- TASK TO CARRY OUT
Within the data that follows, set down exactly the lines from the one containing "It has been found" through the one containing "The existing facilities", both ends included.

- SUPPLIED MATERIAL
━━━
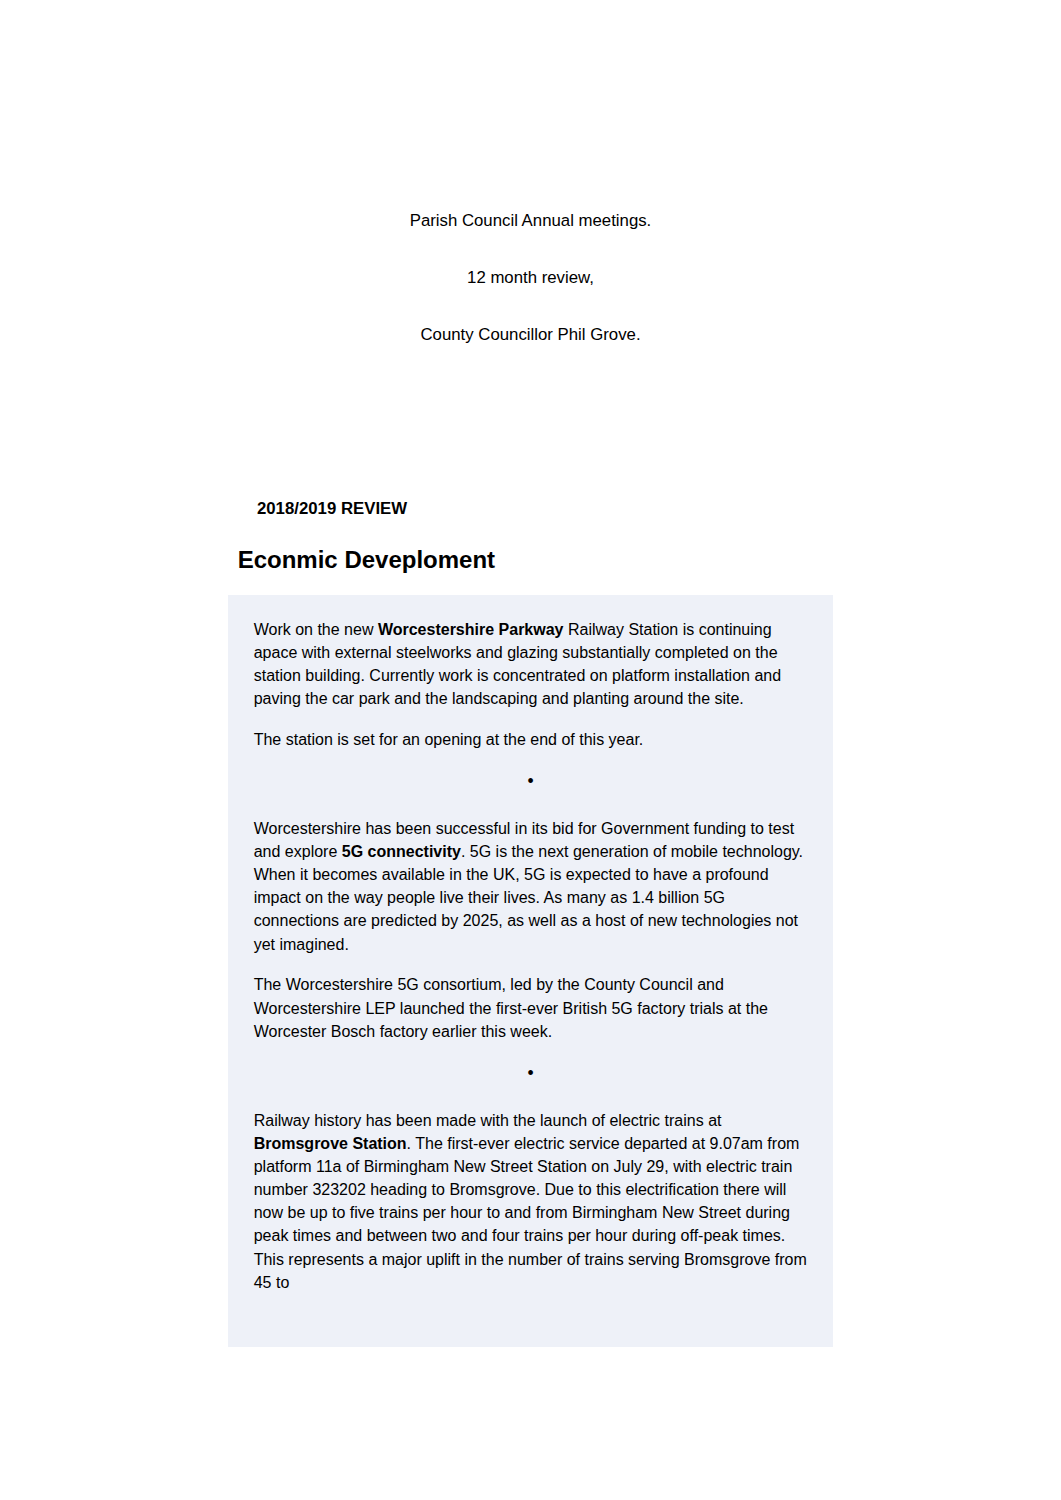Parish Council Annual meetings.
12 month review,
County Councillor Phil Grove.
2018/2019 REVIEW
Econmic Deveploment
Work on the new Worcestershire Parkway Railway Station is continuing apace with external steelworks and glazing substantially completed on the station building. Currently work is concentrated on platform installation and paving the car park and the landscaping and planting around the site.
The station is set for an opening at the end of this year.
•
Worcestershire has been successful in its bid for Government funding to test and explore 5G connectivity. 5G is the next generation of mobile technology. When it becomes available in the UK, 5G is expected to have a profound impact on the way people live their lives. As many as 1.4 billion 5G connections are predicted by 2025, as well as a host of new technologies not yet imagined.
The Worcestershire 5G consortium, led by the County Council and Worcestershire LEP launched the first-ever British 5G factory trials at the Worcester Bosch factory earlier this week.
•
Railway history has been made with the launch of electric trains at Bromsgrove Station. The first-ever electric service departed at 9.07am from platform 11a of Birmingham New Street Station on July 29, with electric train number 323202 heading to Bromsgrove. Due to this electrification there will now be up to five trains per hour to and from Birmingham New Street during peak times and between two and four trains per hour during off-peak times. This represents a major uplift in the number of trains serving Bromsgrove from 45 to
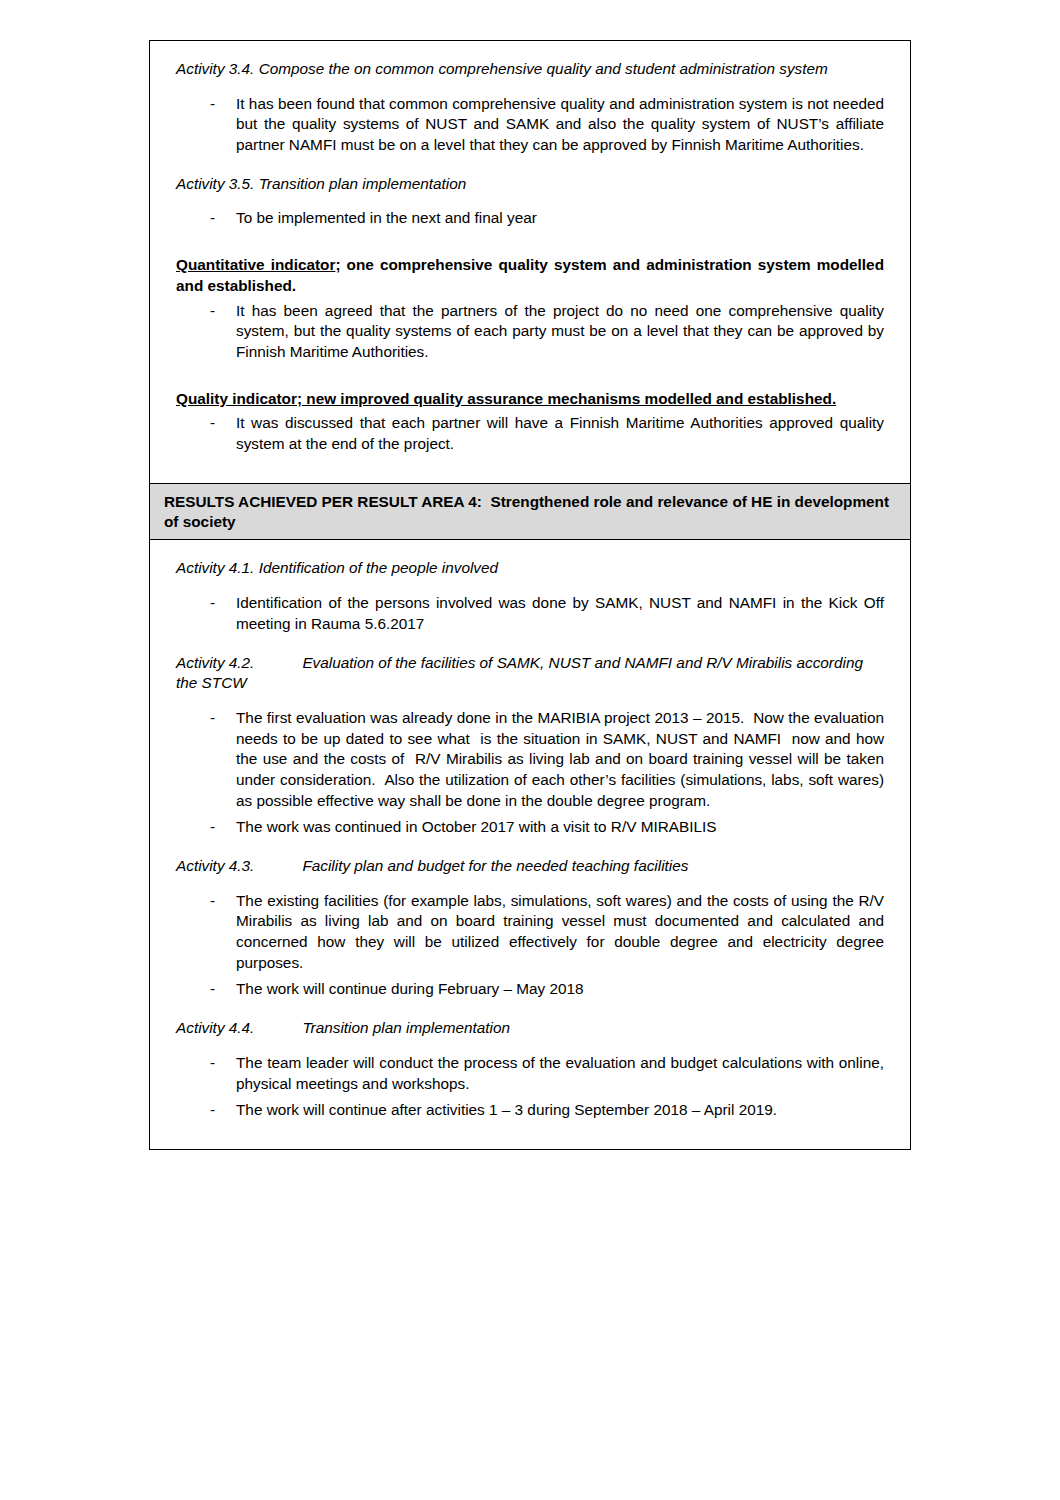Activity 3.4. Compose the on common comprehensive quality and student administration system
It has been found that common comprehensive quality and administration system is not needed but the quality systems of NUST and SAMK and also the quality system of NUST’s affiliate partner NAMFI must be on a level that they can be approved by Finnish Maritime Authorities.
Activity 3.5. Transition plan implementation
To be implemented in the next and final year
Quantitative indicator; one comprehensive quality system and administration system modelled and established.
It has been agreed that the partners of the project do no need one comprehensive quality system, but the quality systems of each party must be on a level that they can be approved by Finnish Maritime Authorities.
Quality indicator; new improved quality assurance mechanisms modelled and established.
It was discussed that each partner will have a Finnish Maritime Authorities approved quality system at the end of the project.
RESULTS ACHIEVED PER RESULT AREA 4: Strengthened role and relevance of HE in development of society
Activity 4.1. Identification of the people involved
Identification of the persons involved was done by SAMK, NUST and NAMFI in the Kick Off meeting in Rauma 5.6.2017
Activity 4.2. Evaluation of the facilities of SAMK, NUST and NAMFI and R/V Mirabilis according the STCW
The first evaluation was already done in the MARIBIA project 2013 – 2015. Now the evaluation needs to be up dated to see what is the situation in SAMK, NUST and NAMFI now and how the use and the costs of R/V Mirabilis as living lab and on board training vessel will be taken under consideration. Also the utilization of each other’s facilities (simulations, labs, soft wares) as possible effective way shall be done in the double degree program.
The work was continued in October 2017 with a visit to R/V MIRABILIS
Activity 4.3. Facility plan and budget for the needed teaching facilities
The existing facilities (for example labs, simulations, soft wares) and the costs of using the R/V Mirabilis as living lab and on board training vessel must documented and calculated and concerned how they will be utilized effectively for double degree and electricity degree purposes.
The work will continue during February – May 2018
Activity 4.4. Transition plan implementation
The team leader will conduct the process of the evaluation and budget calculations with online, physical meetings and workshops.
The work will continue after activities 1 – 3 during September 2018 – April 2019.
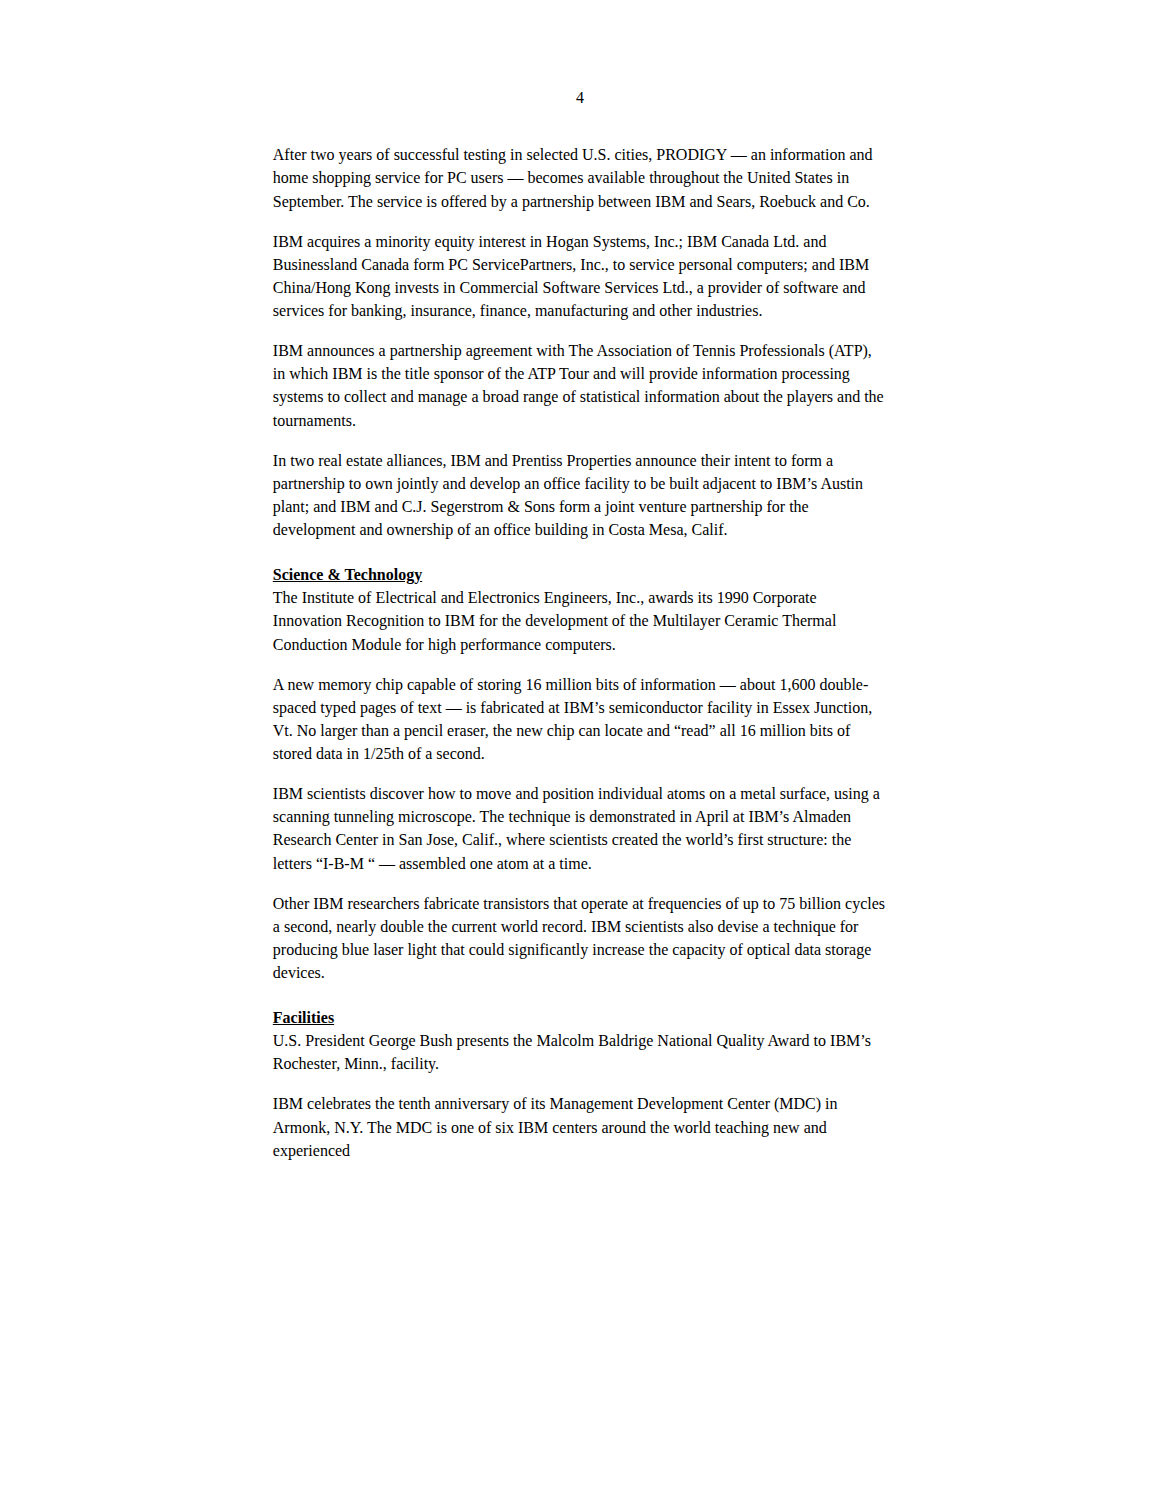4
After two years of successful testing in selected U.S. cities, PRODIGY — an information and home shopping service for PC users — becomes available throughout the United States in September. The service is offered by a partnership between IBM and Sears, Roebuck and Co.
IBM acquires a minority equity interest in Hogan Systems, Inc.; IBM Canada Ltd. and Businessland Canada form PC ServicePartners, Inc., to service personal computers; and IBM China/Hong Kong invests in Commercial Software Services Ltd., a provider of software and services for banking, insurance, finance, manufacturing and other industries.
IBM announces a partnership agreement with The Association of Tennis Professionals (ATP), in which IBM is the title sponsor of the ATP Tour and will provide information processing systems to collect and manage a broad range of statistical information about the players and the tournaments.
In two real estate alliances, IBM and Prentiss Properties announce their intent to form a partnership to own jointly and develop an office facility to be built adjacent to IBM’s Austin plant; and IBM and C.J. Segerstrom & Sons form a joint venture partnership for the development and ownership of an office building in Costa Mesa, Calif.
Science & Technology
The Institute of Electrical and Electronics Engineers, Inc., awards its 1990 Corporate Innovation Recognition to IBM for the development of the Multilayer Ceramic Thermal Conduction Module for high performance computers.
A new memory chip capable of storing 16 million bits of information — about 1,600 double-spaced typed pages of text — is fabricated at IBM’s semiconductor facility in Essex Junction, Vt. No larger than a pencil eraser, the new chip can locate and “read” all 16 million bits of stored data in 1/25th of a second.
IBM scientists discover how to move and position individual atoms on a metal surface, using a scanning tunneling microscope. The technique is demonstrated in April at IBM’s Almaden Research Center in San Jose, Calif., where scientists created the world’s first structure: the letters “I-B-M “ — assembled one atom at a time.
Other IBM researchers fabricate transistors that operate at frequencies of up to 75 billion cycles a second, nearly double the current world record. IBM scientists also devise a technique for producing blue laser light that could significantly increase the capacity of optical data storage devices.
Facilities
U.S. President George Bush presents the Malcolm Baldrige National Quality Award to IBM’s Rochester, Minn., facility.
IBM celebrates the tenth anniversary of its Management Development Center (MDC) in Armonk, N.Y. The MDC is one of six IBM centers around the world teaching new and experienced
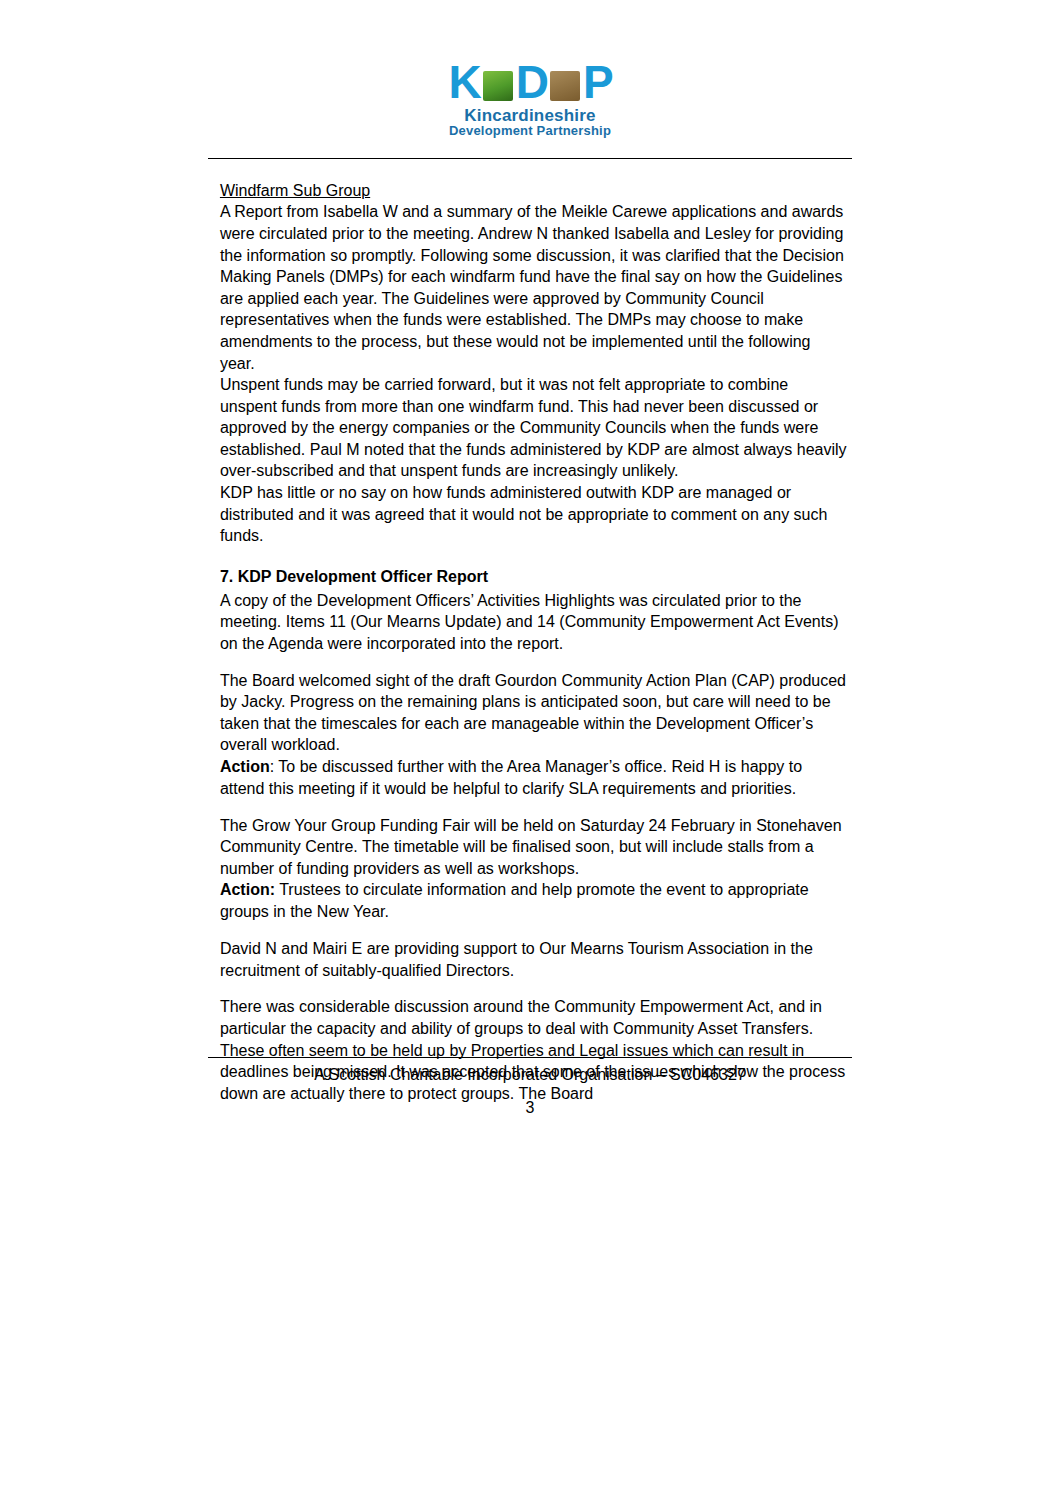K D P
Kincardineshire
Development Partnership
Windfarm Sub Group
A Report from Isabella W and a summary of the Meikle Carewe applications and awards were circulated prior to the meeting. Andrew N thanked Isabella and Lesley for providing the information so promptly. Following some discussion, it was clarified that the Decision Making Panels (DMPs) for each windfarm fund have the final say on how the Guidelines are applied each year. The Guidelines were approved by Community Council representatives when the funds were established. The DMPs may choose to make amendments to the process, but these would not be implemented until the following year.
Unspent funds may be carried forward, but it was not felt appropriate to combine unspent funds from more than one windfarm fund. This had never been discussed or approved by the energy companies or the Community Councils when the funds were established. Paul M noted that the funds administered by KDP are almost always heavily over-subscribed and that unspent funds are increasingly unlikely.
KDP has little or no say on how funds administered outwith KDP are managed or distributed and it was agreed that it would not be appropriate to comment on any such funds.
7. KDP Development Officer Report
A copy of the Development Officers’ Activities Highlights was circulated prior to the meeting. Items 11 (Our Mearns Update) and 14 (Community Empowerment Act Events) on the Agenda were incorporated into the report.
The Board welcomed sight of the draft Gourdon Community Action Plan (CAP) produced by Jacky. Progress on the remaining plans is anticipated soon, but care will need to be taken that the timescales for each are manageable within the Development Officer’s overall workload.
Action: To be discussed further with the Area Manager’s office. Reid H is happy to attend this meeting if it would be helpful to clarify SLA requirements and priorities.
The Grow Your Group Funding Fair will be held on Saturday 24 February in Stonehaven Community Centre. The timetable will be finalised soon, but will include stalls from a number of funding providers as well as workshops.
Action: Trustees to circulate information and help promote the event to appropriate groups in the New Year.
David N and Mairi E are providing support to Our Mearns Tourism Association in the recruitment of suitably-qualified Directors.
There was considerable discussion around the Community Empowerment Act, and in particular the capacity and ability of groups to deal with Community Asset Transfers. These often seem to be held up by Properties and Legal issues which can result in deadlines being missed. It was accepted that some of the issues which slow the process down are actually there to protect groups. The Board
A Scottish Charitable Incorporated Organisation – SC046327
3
━━━
- THE COMPLETED TASK
It has been found that common comprehensive quality and administration system is not needed but the quality systems of NUST and SAMK and also the quality system of NUST’s affiliate partner NAMFI must be on a level that they can be approved by Finnish Maritime Authorities.
Activity 3.5. Transition plan implementation
To be implemented in the next and final year
Quantitative indicator; one comprehensive quality system and administration system modelled and established.
It has been agreed that the partners of the project do no need one comprehensive quality system, but the quality systems of each party must be on a level that they can be approved by Finnish Maritime Authorities.
Quality indicator; new improved quality assurance mechanisms modelled and established.
It was discussed that each partner will have a Finnish Maritime Authorities approved quality system at the end of the project.
RESULTS ACHIEVED PER RESULT AREA 4: Strengthened role and relevance of HE in development of society
Activity 4.1. Identification of the people involved
Identification of the persons involved was done by SAMK, NUST and NAMFI in the Kick Off meeting in Rauma 5.6.2017
Activity 4.2. Evaluation of the facilities of SAMK, NUST and NAMFI and R/V Mirabilis according the STCW
The first evaluation was already done in the MARIBIA project 2013 – 2015. Now the evaluation needs to be up dated to see what is the situation in SAMK, NUST and NAMFI now and how the use and the costs of R/V Mirabilis as living lab and on board training vessel will be taken under consideration. Also the utilization of each other’s facilities (simulations, labs, soft wares) as possible effective way shall be done in the double degree program.
The work was continued in October 2017 with a visit to R/V MIRABILIS
Activity 4.3. Facility plan and budget for the needed teaching facilities
The existing facilities (for example labs, simulations, soft wares) and the costs of using the R/V Mirabilis as living lab and on board training vessel must documented and calculated and concerned how they will be utilized effectively for double degree and electricity degree purposes.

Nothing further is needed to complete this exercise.